Associating Secure Sockets Layer configurations centrally with inbound and outbound scopes

After you create a Secure Sockets Layer (SSL) configuration, you must associate a secure inbound or outbound management scope with the new configuration. You can manage the association centrally so that you can easily make changes that affect all the scopes that are lower on the topology and that are associated with the configuration. Beginning with WebSphere® Application Server version 6.1, the recommended and the default configuration method is centrally managed SSL configurations.

Before you begin

You can simplify the number of associations that you need to make for an SSL configuration by associating the configuration with the highest level management scope requiring a unique configuration. SSL configuration associations manifest inheritance behaviors. Because of the inheritance behaviors, all of the scopes that are lower on the topology inherit this SSL configuration. For example, an association you make at the cell level affects nodes, servers, clusters, and endpoints. For more information, see Central management of SSL configurations.

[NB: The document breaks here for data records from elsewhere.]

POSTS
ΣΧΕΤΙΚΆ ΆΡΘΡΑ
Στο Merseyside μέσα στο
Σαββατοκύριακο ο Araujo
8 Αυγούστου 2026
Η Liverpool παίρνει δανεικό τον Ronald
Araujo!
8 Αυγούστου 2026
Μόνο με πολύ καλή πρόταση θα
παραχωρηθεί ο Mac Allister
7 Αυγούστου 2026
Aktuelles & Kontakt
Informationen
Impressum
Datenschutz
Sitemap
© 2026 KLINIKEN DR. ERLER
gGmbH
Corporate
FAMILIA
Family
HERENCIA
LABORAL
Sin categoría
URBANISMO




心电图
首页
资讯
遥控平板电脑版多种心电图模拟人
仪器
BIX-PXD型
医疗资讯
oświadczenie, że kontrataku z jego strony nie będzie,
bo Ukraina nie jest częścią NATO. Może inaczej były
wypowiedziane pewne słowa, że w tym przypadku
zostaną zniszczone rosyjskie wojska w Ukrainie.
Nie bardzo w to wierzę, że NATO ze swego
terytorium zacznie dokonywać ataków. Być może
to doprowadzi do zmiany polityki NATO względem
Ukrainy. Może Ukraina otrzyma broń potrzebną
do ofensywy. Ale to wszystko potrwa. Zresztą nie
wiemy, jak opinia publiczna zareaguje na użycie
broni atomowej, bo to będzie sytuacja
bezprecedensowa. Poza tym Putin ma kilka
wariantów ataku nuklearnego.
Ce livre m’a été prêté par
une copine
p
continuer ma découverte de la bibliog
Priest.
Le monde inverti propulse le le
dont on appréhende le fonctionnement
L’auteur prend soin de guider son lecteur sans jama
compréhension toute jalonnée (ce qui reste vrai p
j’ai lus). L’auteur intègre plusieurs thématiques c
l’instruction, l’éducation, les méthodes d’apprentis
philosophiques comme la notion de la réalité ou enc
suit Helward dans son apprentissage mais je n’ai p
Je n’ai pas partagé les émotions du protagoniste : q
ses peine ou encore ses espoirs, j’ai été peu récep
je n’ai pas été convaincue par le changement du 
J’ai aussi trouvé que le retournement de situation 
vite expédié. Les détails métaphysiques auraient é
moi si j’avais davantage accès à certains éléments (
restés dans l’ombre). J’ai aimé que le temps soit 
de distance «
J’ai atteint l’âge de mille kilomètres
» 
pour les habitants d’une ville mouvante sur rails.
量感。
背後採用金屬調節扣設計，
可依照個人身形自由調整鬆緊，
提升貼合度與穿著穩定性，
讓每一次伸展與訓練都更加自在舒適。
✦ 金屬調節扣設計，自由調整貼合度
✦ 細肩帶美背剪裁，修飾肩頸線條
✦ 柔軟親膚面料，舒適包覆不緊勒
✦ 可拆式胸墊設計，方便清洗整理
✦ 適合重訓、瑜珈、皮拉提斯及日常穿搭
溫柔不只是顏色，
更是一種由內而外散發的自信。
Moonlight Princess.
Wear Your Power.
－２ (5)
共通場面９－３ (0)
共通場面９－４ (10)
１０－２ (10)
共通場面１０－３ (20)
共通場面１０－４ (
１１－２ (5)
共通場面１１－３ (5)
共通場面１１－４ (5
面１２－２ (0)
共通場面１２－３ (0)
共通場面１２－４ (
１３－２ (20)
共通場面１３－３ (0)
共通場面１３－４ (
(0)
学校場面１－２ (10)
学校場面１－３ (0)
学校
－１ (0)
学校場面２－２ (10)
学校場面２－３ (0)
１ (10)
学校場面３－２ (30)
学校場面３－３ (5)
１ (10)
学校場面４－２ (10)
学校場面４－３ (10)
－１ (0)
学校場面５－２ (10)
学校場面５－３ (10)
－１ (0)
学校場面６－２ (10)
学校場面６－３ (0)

A precedence rule determines which SSL configuration association is used at a particular scope. The highest precedence is given to endpoints on the topology. If you establish an association at the endpoint, this association overrides any prior association that you made higher up on the management scope topology.

About this task

Complete the following steps in the administrative console:

Procedure

  1. Click Security > SSL certificate and key management.
  2. Select the Dynamically update the runtime when SSL configuration changes check box if you want changes that you make to an existing SSL configuration to occur dynamically. All outbound SSL communications honor the dynamic SSL changes. Protocols that do not use the channel frameworks SSL channel for inbound communications, including Object Request Broker (ORB) and administrative SOAP protocols, do not honor dynamic updates. For more information, see Dynamic configuration updates in SSL.
  3. Click Manage endpoint security configurations.
  4. Select either the inbound or the outbound tree.
    After finishing the selected tree, you can return to this step to repeat the following steps for the other tree.
  5. Click the link for the selected cell, node, node group, server, cluster, or endpoint on the topology tree.
    If the scope already has an associated SSL configuration and alias, these objects display in parentheses immediately following the scope name, for example: Node01(NodeDefaultSSLSettings,default). If the deployment manager has federated a node, the node scope SSL configuration overrides the cell scope configuration above it in the topology.
  6. Decide whether to override the inherited values that display in the read-only fields.
    Read-only fields include the management scope name, the direction, and the inherited SSL configuration name and certificate alias.
    • If you are satisfied with these values, do not override them.
    • If you want to override the inherited values, select the Override inherited values check box.
  7. Select an SSL configuration from the list.
  8. Click Update certificate alias list.
    The certificate alias list comes from the key store that is referenced by the new SSL configuration.
  9. Click Manage certificates if you want to manage the personal certificates that are contained in the key store that is referenced in the SSL configuration.
  10. Click Update certificate alias list to refresh the list of aliases.
  11. Select a certificate alias in the key store to represent the identity of the endpoint.
  12. Click OK to save your changes.
  13. Click Manage endpoint security configurations and trust zones to return to the topology tree.
  14. Configure the opposite direction on the topology tree using the steps in this task.
    You can also select additional scopes to associate with the SSL configuration, as needed.

Results

Each SSL configuration at the selected scope and at scopes beneath it on the topology tree have the same SSL configuration properties. The following SSL configuration methods override the centrally managed configurations that you associate in the tree view:
  • Direct selection at the endpoint
  • Dynamic outbound SSL configuration associations
  • Programmatic specifications

What to do next

At any management scope, you can configure the following objects: dynamic outbound endpoint SSL configurations, key stores, key sets, key set groups, key managers, and trust managers. Like SSL configurations, these objects are scoped automatically so that they are not visible higher up in the tree nor are they loaded during runtime by processes that are higher up in the tree.